Materials and Methods
Patients. All patients diagnosed with stage IV NSCLC at Louisiana State University Health Science Center between January 1, 2000, and June 30, 2011, were reviewed for this study. Patients were excluded if they had prior history of NSCLC presenting with relapse, prior history of another cancer in the preceding 5 years, and those with incomplete medical information or follow-up.
Following data points were recorded from patient charts: height, weight, absolute neutrophil count, absolute lymphocyte count, and serum albumin either from the date of diagnosis or from the date closest to the diagnosis (within 2 weeks of diagnosis).

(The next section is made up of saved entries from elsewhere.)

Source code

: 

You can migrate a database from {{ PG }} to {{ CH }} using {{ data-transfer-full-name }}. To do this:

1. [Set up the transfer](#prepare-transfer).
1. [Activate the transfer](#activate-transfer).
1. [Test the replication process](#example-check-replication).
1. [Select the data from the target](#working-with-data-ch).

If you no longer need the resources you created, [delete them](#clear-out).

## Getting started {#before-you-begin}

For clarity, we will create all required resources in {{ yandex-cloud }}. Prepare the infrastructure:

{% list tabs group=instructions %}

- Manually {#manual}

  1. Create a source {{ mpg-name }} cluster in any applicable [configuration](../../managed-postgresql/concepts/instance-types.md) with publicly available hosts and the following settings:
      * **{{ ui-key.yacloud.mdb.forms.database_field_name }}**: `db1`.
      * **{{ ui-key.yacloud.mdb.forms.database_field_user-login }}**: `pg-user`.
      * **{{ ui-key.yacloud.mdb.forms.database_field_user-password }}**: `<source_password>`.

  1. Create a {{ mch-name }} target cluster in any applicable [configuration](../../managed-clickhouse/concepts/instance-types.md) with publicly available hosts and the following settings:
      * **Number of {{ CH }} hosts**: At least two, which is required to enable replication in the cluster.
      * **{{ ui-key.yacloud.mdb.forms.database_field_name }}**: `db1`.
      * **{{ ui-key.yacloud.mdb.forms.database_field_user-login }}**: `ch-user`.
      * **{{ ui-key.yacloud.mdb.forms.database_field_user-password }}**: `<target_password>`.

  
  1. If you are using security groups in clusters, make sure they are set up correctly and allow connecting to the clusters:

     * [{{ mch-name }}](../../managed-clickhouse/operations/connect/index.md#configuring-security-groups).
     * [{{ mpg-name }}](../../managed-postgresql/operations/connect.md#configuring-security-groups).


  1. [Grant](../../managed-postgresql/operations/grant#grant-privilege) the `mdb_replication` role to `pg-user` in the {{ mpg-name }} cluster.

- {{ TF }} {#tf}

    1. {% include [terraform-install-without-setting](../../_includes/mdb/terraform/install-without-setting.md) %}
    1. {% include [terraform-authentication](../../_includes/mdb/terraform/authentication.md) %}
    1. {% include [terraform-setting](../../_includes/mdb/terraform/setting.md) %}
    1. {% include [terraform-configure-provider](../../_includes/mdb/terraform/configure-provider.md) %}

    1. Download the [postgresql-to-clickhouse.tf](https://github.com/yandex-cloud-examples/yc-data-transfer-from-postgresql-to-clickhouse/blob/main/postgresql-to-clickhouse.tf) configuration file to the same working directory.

Date of progression and radiological response were recorded from charts as judged by the treating physician at that time. We recorded date of death from medical records or obtained it from tumor registry.
We defined progression-free survival (PFS) as the time period from the date of diagnosis to radiological progression, deterioration in PS making patient ineligible for further treatment, or death of the patient. Overall survival (OS) was defined as the time period from date of diagnosis to the date of death (or date of last contact if exact date of death was not available).
Skeletal muscle index. Abdominal computed tomography scan done within 1 month of diagnosis was reviewed to determine the skeletal muscle area (SMA) using MIPAV version 7.0 (Medical Image Processing, Analysis, and Visualization; National Institutes of Health) software at the lumbar spine (L3) level using axial images as described in the literature.15
Abdominal and paraspinal muscles were identified by using boundaries in Hounsfield units set to −29 to +150 and bordered.16,17 SMA was determined by two investigators who were blinded to the patient outcome. Interobserver variation was not calculated. SMI was calculated as SMA/height (m2).